Description of problem: Rebalance status command output shows failures. It should not show any failures as if any file does not get rebalanced because of space issue it should be in skip list. Version-Release number of selected component (if applicable): glusterfs-3.4.0.56rhs-1389602694.el6.x86_64.rpm How reproducible: Intermittent Steps to Reproduce: 1.Create a distribute volume 2. create the data i.e. symlinks on the mount point Refer "Additional info:" for code that creates the symlinks 3. Add brick 4. Start rebalance 5. Check rebalance status Actual results: Node Rebalanced-files size scanned failures skipped status run time in secs --------- ----------- ----------- ----------- ----------- ----------- ------------ -------------- localhost 46 1.2KB 366 0 1 completed 3.00 rhsauto057.lab.eng.blr.redhat.com 43 1.1KB 382 1 0 completed 3.00 rhsauto022.lab.eng.blr.redhat.com 0 0Bytes 330 0 0 completed 1.00 Expected results: Additional info: Code to create symbolic links: mkdir -p $MOUNT_POINT/symlinks mkdir -p /symlinks mkdir -p $MOUNT_POINT/symlinks-gluster mkdir -p $MOUNT_POINT/symlinks-gluster-dest for i in `seq 1 100`; do echo "#!/bin/bash" > /symlinks/$i.sh echo "echo Hello World" >> /symlinks/$i.sh ln -s /symlinks/$i.sh $MOUNT_POINT/symlinks/$i echo "#!/bin/bash" >> $MOUNT_POINT/symlinks-gluster/$i.sh echo "echo Hello World" >> $MOUNT_POINT/symlinks-gluster/$i.sh ln -s $MOUNT_POINT/symlinks-gluster/$i.sh $MOUNT_POINT/symlinks-gluster-dest/$i done
Marked this bug as intermittent as this came twice in last few days BVT run.
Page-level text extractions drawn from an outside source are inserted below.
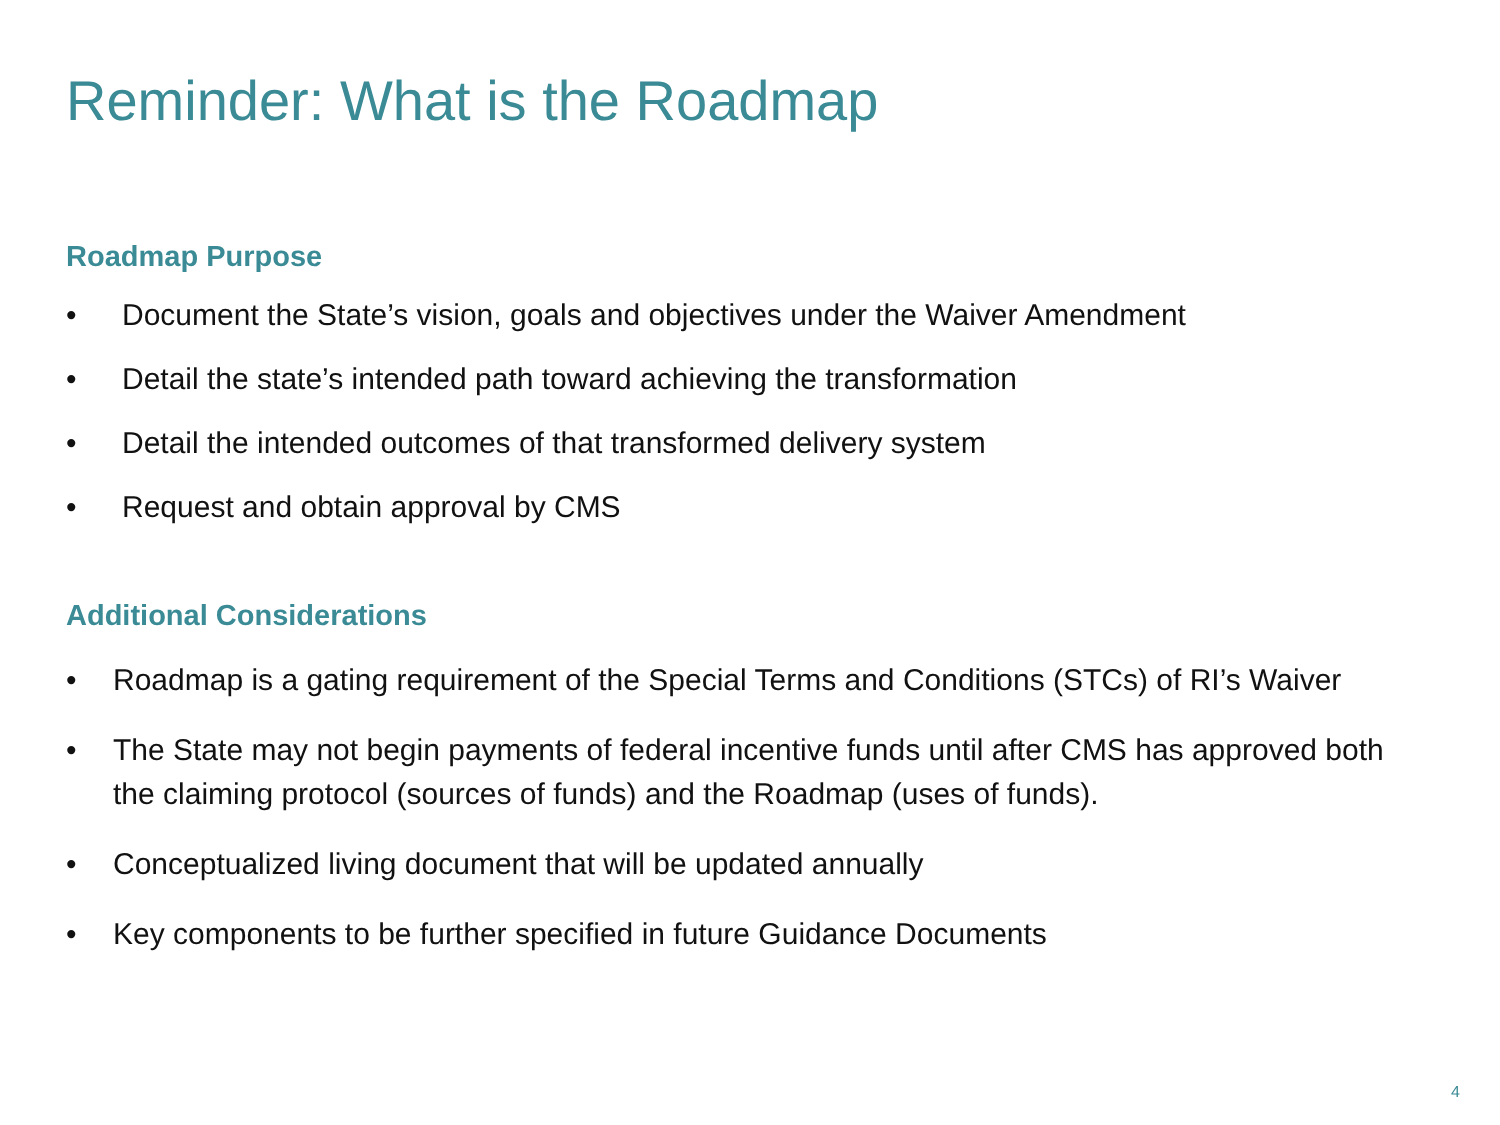Reminder: What is the Roadmap
Roadmap Purpose
• Document the State’s vision, goals and objectives under the Waiver Amendment
• Detail the state’s intended path toward achieving the transformation
• Detail the intended outcomes of that transformed delivery system
• Request and obtain approval by CMS
Additional Considerations
• Roadmap is a gating requirement of the Special Terms and Conditions (STCs) of RI’s Waiver
• The State may not begin payments of federal incentive funds until after CMS has approved both the claiming protocol (sources of funds) and the Roadmap (uses of funds).
• Conceptualized living document that will be updated annually
• Key components to be further specified in future Guidance Documents
4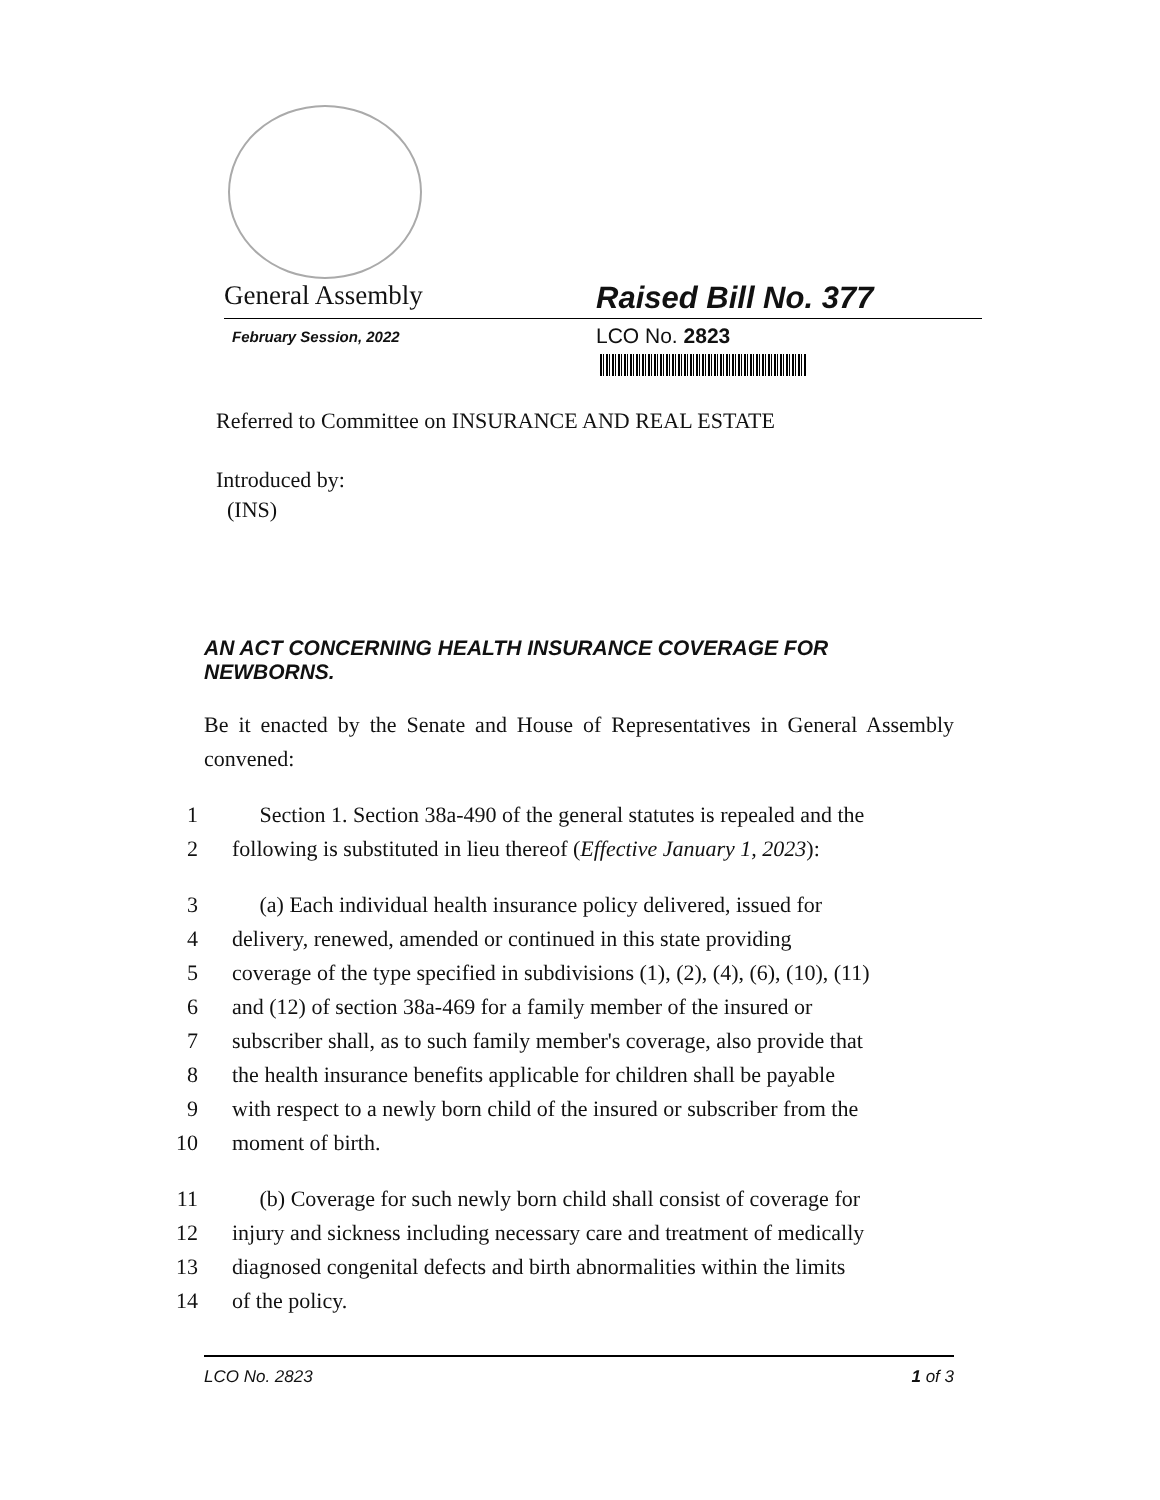General Assembly Raised Bill No. 377
February Session, 2022
LCO No. 2823
Referred to Committee on INSURANCE AND REAL ESTATE
Introduced by:
(INS)
AN ACT CONCERNING HEALTH INSURANCE COVERAGE FOR NEWBORNS.
Be it enacted by the Senate and House of Representatives in General Assembly convened:
1 Section 1. Section 38a-490 of the general statutes is repealed and the
2 following is substituted in lieu thereof (Effective January 1, 2023):
3 (a) Each individual health insurance policy delivered, issued for
4 delivery, renewed, amended or continued in this state providing
5 coverage of the type specified in subdivisions (1), (2), (4), (6), (10), (11)
6 and (12) of section 38a-469 for a family member of the insured or
7 subscriber shall, as to such family member's coverage, also provide that
8 the health insurance benefits applicable for children shall be payable
9 with respect to a newly born child of the insured or subscriber from the
10 moment of birth.
11 (b) Coverage for such newly born child shall consist of coverage for
12 injury and sickness including necessary care and treatment of medically
13 diagnosed congenital defects and birth abnormalities within the limits
14 of the policy.
LCO No. 2823 1 of 3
Today's Run: https://beaker.engineering.redhat.com/jobs/575364 Previous Run: https://beaker.engineering.redhat.com/jobs/572378
Created attachment 850449 [details] Rebalance logs
In the logs below error message is seen: hosdu-rebalance.log.1:[2014-01-15 18:14:31.263392] E [dht-linkfile.c:287:dht_linkfile_setattr_cbk] 0-hosdu-dht: setattr of uid/gid on /93 :<gfid:00000000-0000-0000-0000-000000000000> failed (No such file or directory)
In last couple of weeks of BVT run I haven't seen this issue. Hence lowering the severity
adding 3.0 flag and removing 2.1.z
From the logs it seems that one of the rebalance process is not able to perform setattr because file was not present at the backend. If it is a replicated volume, ideally lock should be taken. So not sure how it went into that situation. But able to reproduce it for not-replicated volume. 1. Initially there are two bricks. 2. Created file. org_file 3. Created symbolic link to org_file. [sym_file] 4. Added new brick. 5. Ran rebalance. NOTE: All bricks are on different node. Now rebalance process will run on all three nodes. Lets assume file needs to be migrated from node-2 to node-3. Rebalance-1: Rebalance-2 Rebalance-3 t1: Lookup (sym_file) t2: Create dht-link(T) at node-3 t3: Lookup(sym_file) t4: After some more operations delete the dht-link at node-3 t5: Do setattr at dht-link created at t2 above. NOTE: It will fail as at t4, rebalance-2 deleted dht-link file t6: Create symbolic-link at node3
Cloning this to 3.1. To be fixed in future.